> What needs to be done
In the data that follows, find the line with "serving tray: present"; transcribe it, every later line up to the one with "book: present [491,341,622,407]", and that line as well, exactly and with no others.

> Data excerpts
◇ ◇ ◇ ◇

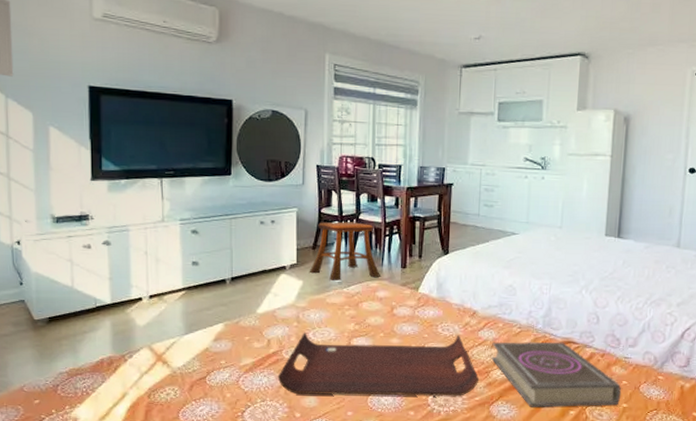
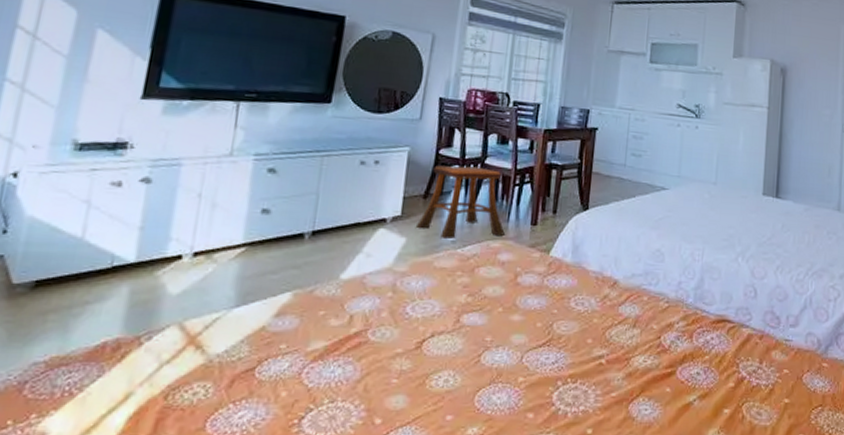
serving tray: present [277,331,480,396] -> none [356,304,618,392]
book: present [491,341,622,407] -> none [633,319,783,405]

◇ ◇ ◇ ◇

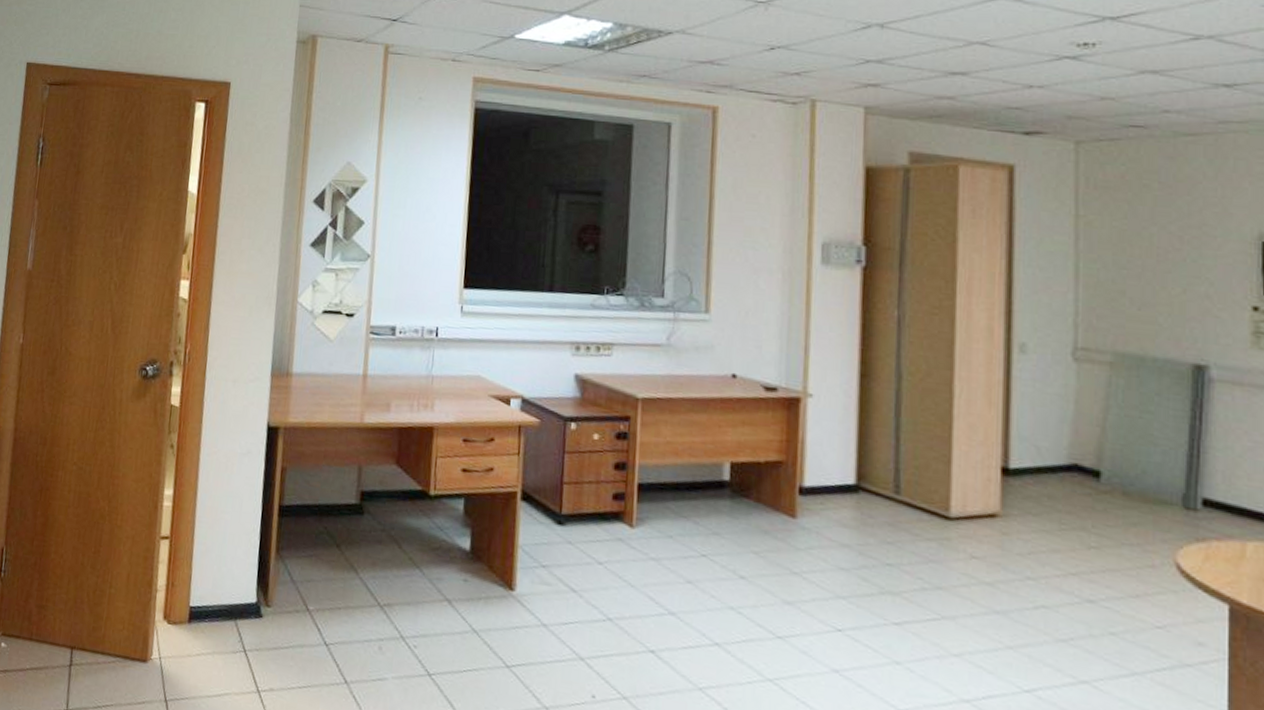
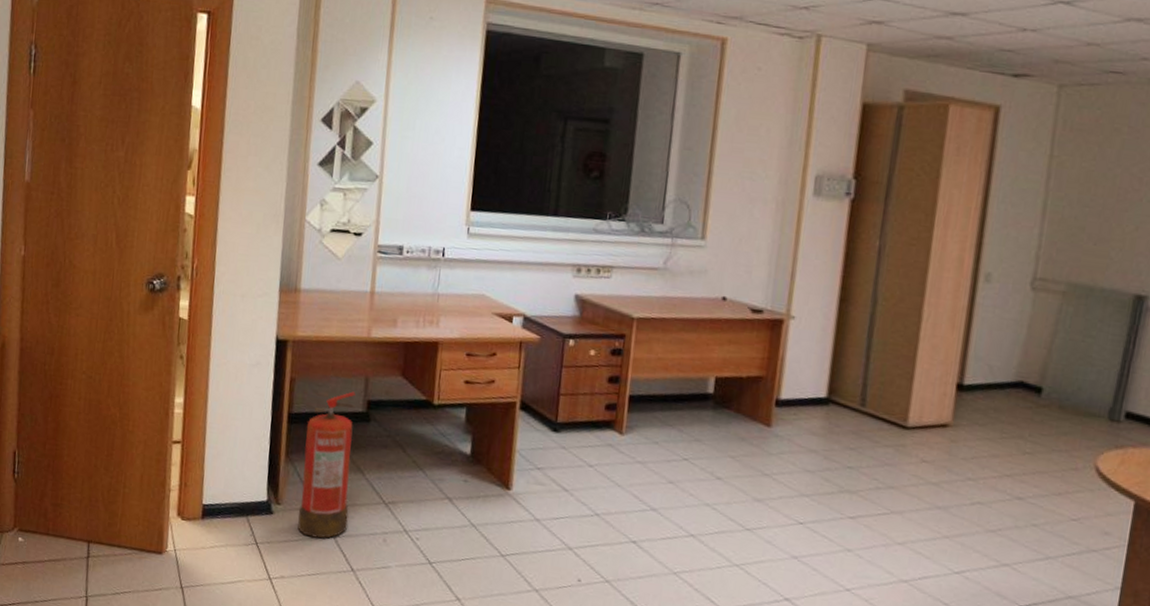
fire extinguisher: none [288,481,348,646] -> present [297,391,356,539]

◇ ◇ ◇ ◇

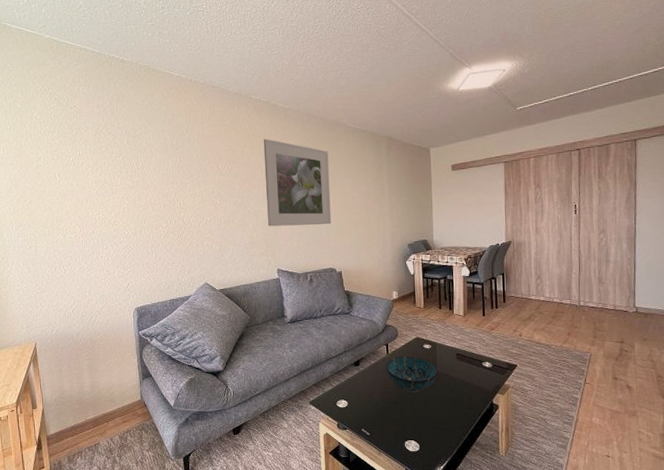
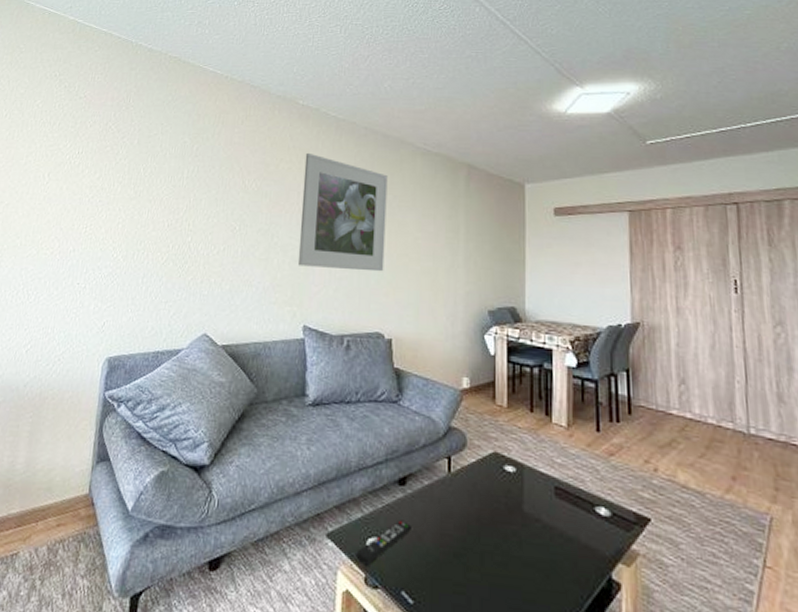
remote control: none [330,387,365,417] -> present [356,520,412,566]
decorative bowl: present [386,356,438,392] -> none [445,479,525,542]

◇ ◇ ◇ ◇

> Task result
serving tray: present [277,331,480,396] -> none [356,304,618,392]
book: present [491,341,622,407] -> none [633,319,783,405]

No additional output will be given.